Замечание Франка о «религиозно осмысленной жертве», которая приносится поэтом на «алтарь» поэзии, о «предельном упрощении формы» стихотворений Живаго в сравнении с ранними произведениями Пастернака звучит «полемическим намеком» к суждениям Адамовича о «чистом листе».

Иваск рассматривает стихотворения Пастернака конспектив-нее. Устанавливается общность «живагинской» и «пастернаковской» поэзии. На первый план выносится религиозная тема. Обращение поэта к этой теме в советских условиях оказывается сравнимым с подвигом. И далее следует поэтапная критика поэтического почерка «не петербуржца» Пастернака-Живаго.

Иваска не устраивает авторская «трактовка» религиозного сюжета. Подвергаются сомнению технические приемы Пастернака.

Прежде всего, уделяется внимание характерным пастернаковским «нелепостям» (например, «фарисеи юлят "как лиса"»). О «недоработках» он высказывается как о «не умении свои произведения доделывать». Заостряет внимание на поэтической «несообразности» его религиозного видения.

Иваск и Франк курьезно полярны во мнении о «чувстве меры» поэта. Франк, сопоставляя раннее и позднее творчество поэта, говорит о всегда ему присущем «безошибочном, инстинктивном чувстве меры», Иваск утверждает отсутствие у поэта «самого простого чувства меры» и «такта».

Взаимодополняемость статей ощущается в рассмотрении религиозного аспекта творческого перерождения Пастернака. Франк объемнее показывает это перерождение, поэтому «трагедия», ощущаемая Иваском в контексте стихотворного цикла из романа, не выглядит формальной и вполне понятна. В качестве примера можно привести положительную оценку Иваском стихотворения «Август» и следующее за ней утверждение: «это не религия, а — трагедия поэта, его вздох полной грудью». В большей степени это утверждение относится к тому, что лучшие строфы поэта, конечно же, «заставляют забыть» все неуклюжести и безвкусицу в его творчестве. Но, безусловно, оно основывается на религиозной почве (вопреки противопоставлению: «не религия, а — трагедия»). Только через «самоотдачу» и «самопожертвование», ранее увиденные Франком, через действенное сострадание поэт может вздохнуть полной грудью:

Чтоб тайная струя страданья Согрела холод бытия7.

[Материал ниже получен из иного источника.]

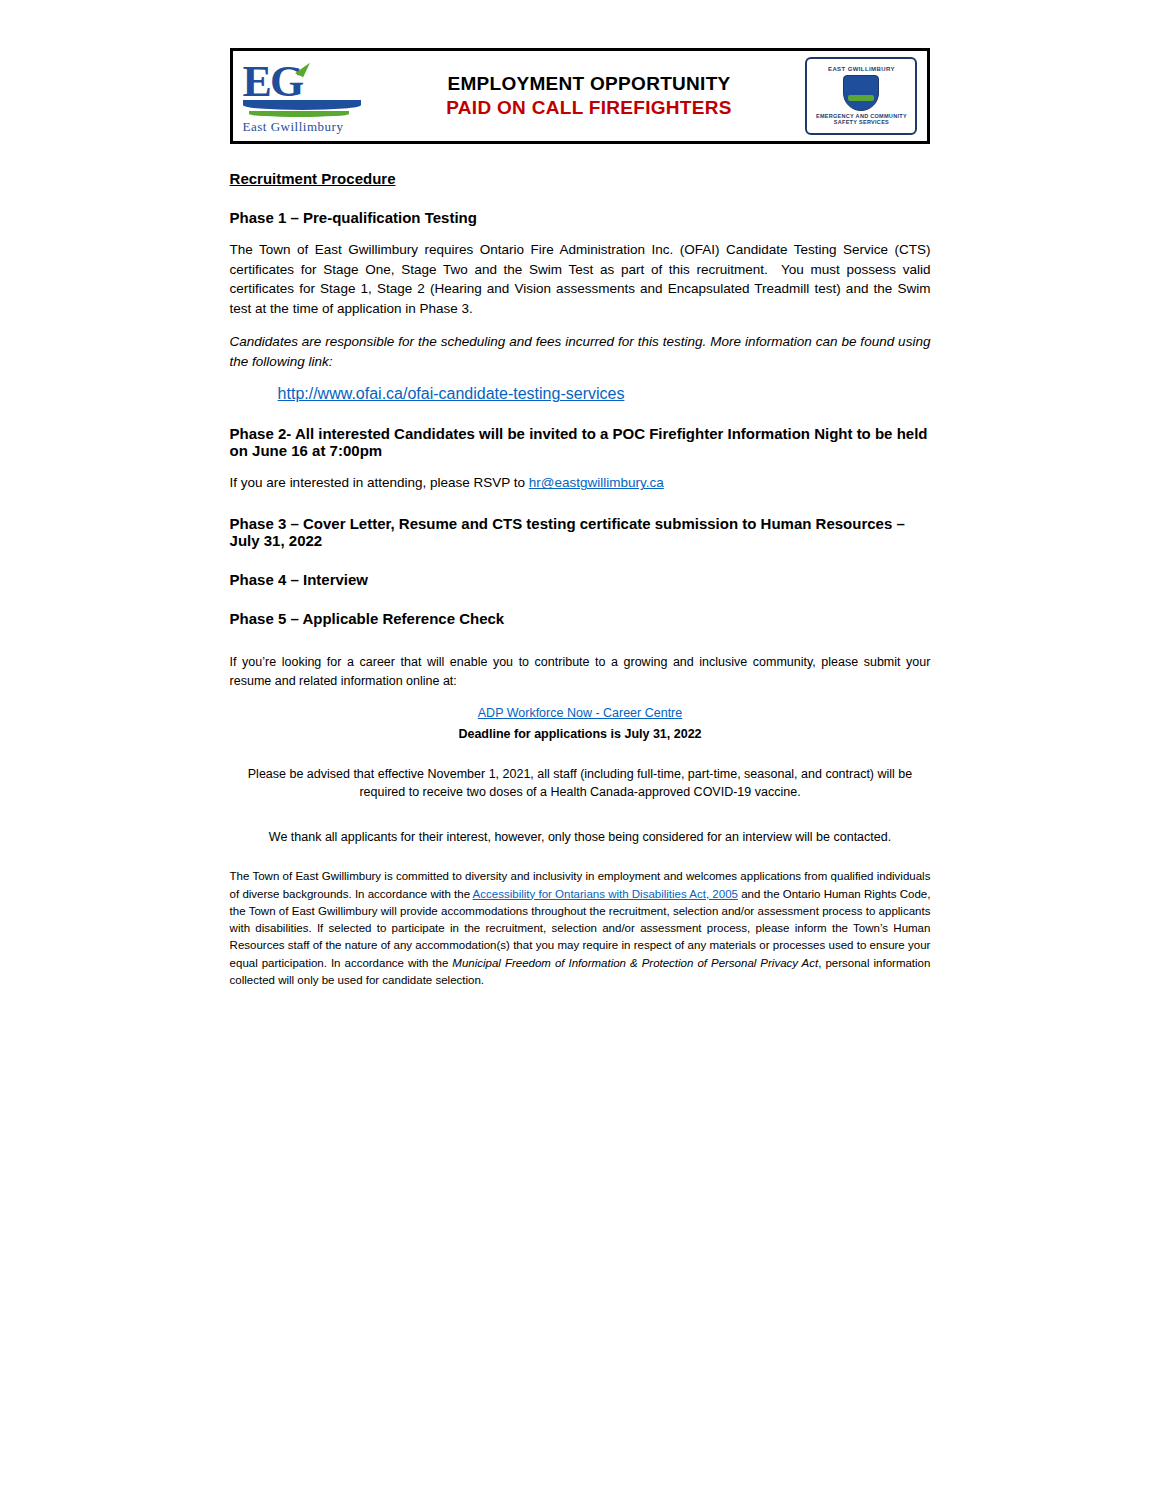EG
East Gwillimbury
EMPLOYMENT OPPORTUNITY
PAID ON CALL FIREFIGHTERS
EAST GWILLIMBURY
EMERGENCY AND COMMUNITY
SAFETY SERVICES
Recruitment Procedure
Phase 1 – Pre-qualification Testing
The Town of East Gwillimbury requires Ontario Fire Administration Inc. (OFAI) Candidate Testing Service (CTS) certificates for Stage One, Stage Two and the Swim Test as part of this recruitment. You must possess valid certificates for Stage 1, Stage 2 (Hearing and Vision assessments and Encapsulated Treadmill test) and the Swim test at the time of application in Phase 3.
Candidates are responsible for the scheduling and fees incurred for this testing. More information can be found using the following link:
http://www.ofai.ca/ofai-candidate-testing-services
Phase 2- All interested Candidates will be invited to a POC Firefighter Information Night to be held on June 16 at 7:00pm
If you are interested in attending, please RSVP to hr@eastgwillimbury.ca
Phase 3 – Cover Letter, Resume and CTS testing certificate submission to Human Resources – July 31, 2022
Phase 4 – Interview
Phase 5 – Applicable Reference Check
If you’re looking for a career that will enable you to contribute to a growing and inclusive community, please submit your resume and related information online at:
ADP Workforce Now - Career Centre
Deadline for applications is July 31, 2022
Please be advised that effective November 1, 2021, all staff (including full-time, part-time, seasonal, and contract) will be required to receive two doses of a Health Canada-approved COVID-19 vaccine.
We thank all applicants for their interest, however, only those being considered for an interview will be contacted.
The Town of East Gwillimbury is committed to diversity and inclusivity in employment and welcomes applications from qualified individuals of diverse backgrounds. In accordance with the Accessibility for Ontarians with Disabilities Act, 2005 and the Ontario Human Rights Code, the Town of East Gwillimbury will provide accommodations throughout the recruitment, selection and/or assessment process to applicants with disabilities. If selected to participate in the recruitment, selection and/or assessment process, please inform the Town’s Human Resources staff of the nature of any accommodation(s) that you may require in respect of any materials or processes used to ensure your equal participation. In accordance with the Municipal Freedom of Information & Protection of Personal Privacy Act, personal information collected will only be used for candidate selection.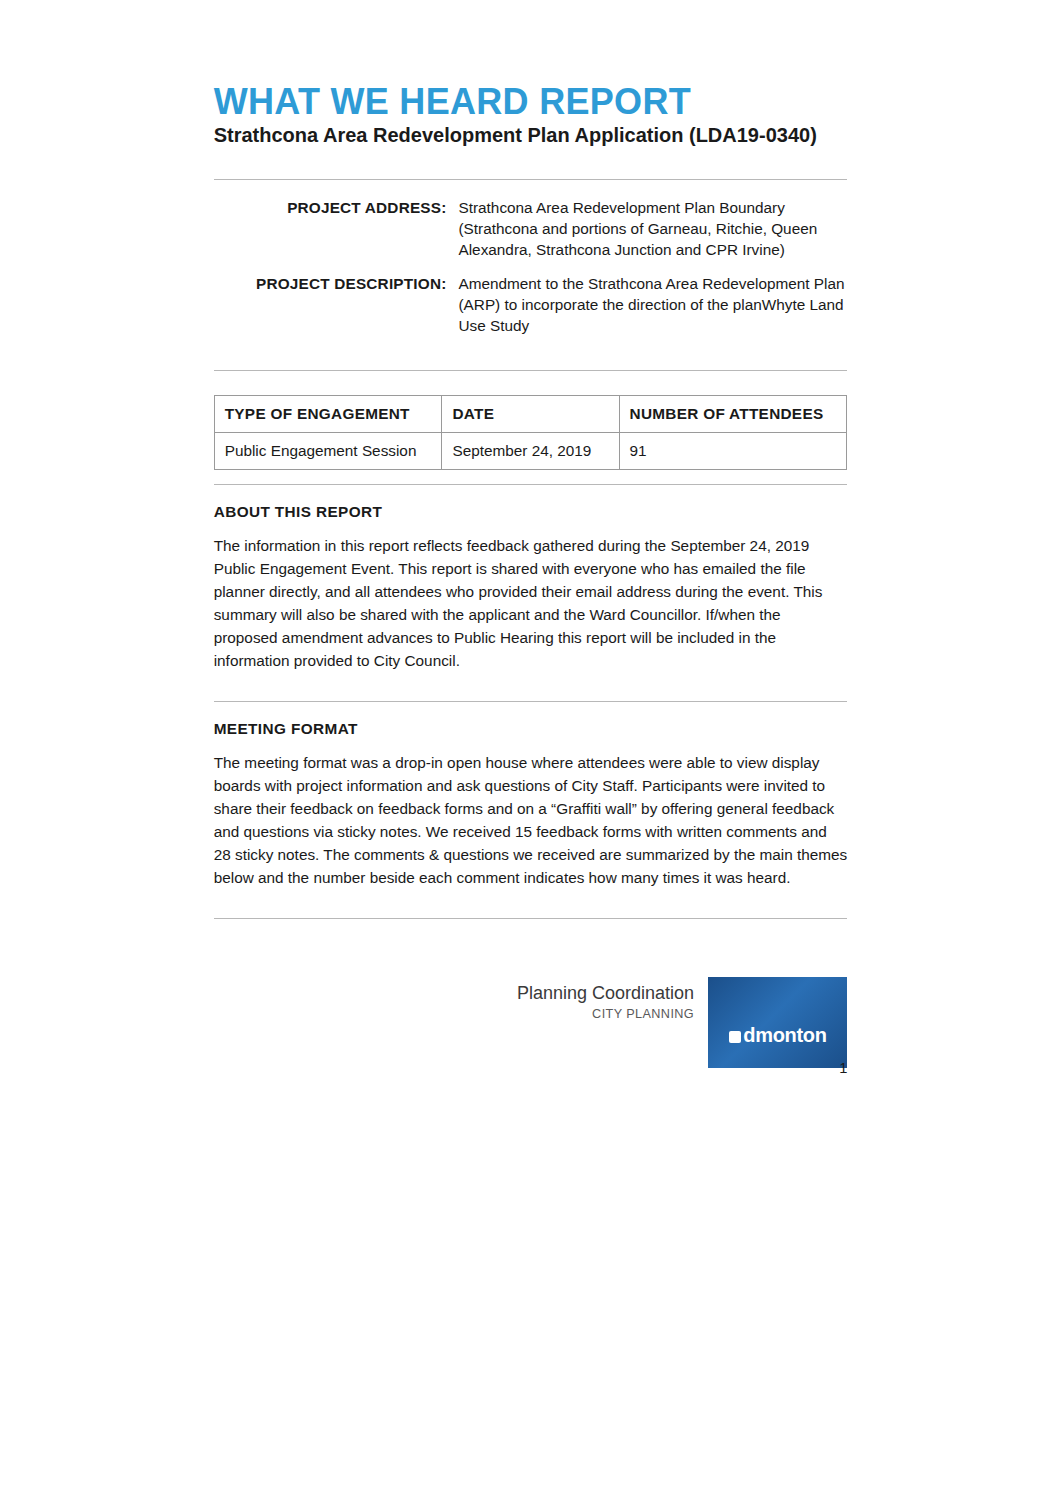WHAT WE HEARD REPORT
Strathcona Area Redevelopment Plan Application (LDA19-0340)
| PROJECT ADDRESS: | Strathcona Area Redevelopment Plan Boundary (Strathcona and portions of Garneau, Ritchie, Queen Alexandra, Strathcona Junction and CPR Irvine) |
| PROJECT DESCRIPTION: | Amendment to the Strathcona Area Redevelopment Plan (ARP) to incorporate the direction of the planWhyte Land Use Study |
| TYPE OF ENGAGEMENT | DATE | NUMBER OF ATTENDEES |
| --- | --- | --- |
| Public Engagement Session | September 24, 2019 | 91 |
ABOUT THIS REPORT
The information in this report reflects feedback gathered during the September 24, 2019 Public Engagement Event. This report is shared with everyone who has emailed the file planner directly, and all attendees who provided their email address during the event. This summary will also be shared with the applicant and the Ward Councillor. If/when the proposed amendment advances to Public Hearing this report will be included in the information provided to City Council.
MEETING FORMAT
The meeting format was a drop-in open house where attendees were able to view display boards with project information and ask questions of City Staff. Participants were invited to share their feedback on feedback forms and on a “Graffiti wall” by offering general feedback and questions via sticky notes. We received 15 feedback forms with written comments and 28 sticky notes. The comments & questions we received are summarized by the main themes below and the number beside each comment indicates how many times it was heard.
Planning Coordination
CITY PLANNING
dmonton
1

Мотивы страдания и трагедии, высвеченные полемикой Ю.Иваска и В.Франка, невольно укрупняют до размеров проблемы все тот же вопрос о цели и смысле поэзии. Проблема становится очевидной благодаря взятой, наконец, Адамовичем ноте в статье «Невозможность поэзии».

На первый взгляд, при непосредственном соседстве публикаций, «Невозможность поэзии» может быть воспринята как частичная критика Пастернака, но не с позиций «западничества», а с позиции «вечности», христианской идеи «образа и подобия Божия». Как последователь Н.Гумилева Адамович сразу заостряет внимание на во-

просе преемственности метода и стиля Пастернака. Они внушают ему «отказ от прозы, боязнь ее, вместо преодоления». Поскольку Адамович сторонник «претворения» прозы в поэзию, возникновения «поэзии над прозой», — от него не ускользает формальность «стилистических или синтаксических сложностей» Пастернака.

Называя линию Пастернака «линией наименьшего сопротивления», Адамович все же отмечает горький «привкус» пастернаков-ской поэзии. Он подчеркивает, что «невозможность» скрывается в «формальном замысле его поэзии» и проявляется благодаря «наглядности художественных намерений»: «Читаешь стихи, видишь, как они крепко и ладно сделаны, и недоумеваешь: зачем они сделаны, зачем?».

Эта оценка во многом перекликается с высказанной в статье «Проза Цветаевой» (Опыты. 1955. № 5) точкой зрения В.Вейдле относительно надуманности и «жесткости» письма раннего Пастернака. По его мнению, эта жесткость «в некоторой мере внушена поисками редкостных словосочетаний ради них самих, отчего письмо это весьма заметно и смягчается в более зрелых его стихах и в его прозе».

Пытаясь ответить на свои вопросы: «что же делать», «как продолжить», «как развить поэзию», — Адамович приходит к двум выводам, которые «опаснее» «пустой страницы». Во-первых, «здоровое стремление избавиться от тирании "невозможности" вполне может разрешиться в сочинении никчемных, "мертвых" стихов. Во-вторых, "преодоление прозы может оказаться на деле осуществлением прозы и ее победой"». Любопытна позиция самого Пастернака на этот счет: «Главное, конечно, не в них <стихах>, а в прозе, в "системе" которой они вращаются и к которой тяготеют»8.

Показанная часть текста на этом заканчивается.